##### STUDY MATERIAL #####

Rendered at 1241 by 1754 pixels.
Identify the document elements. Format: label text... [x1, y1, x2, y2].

#####
##### STUDY MATERIAL #####

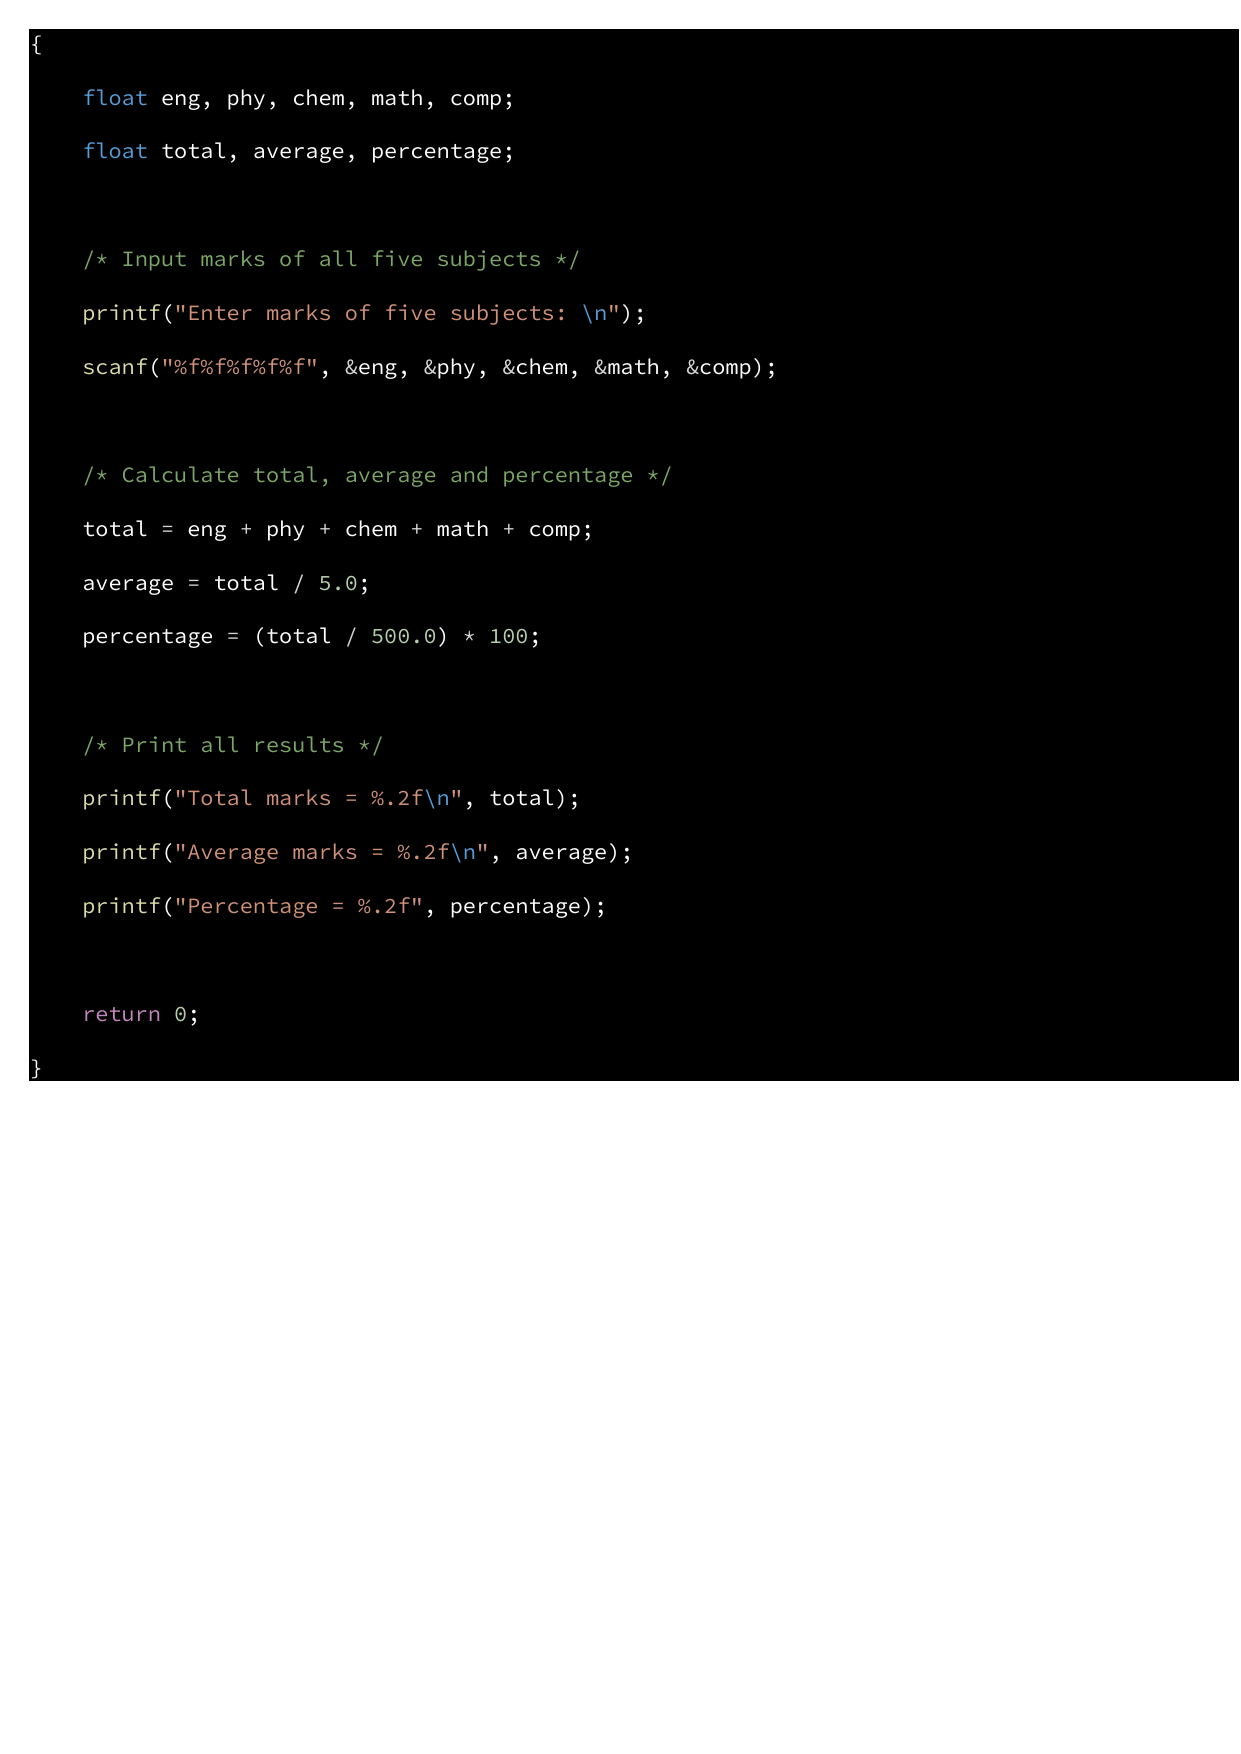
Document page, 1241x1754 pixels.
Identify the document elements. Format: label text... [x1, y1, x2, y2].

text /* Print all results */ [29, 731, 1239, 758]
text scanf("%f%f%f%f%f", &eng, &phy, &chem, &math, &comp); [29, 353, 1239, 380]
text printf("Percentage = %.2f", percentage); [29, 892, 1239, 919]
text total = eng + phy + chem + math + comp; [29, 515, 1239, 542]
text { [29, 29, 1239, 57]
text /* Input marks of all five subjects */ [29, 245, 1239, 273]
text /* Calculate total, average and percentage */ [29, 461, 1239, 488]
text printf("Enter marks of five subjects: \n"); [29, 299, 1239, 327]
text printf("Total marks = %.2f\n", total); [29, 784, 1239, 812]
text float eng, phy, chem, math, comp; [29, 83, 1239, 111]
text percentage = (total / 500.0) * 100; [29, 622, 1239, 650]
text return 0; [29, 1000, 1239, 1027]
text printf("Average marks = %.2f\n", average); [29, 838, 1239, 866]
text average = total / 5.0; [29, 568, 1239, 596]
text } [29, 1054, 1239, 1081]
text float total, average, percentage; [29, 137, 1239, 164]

#####

→ WHAT IS EXPECTED
Would you copy every line from the listing above that has the string "pixels" in it?

→ PROBLEM SOLUTION
Rendered at 1241 by 1754 pixels.
Document page, 1241x1754 pixels.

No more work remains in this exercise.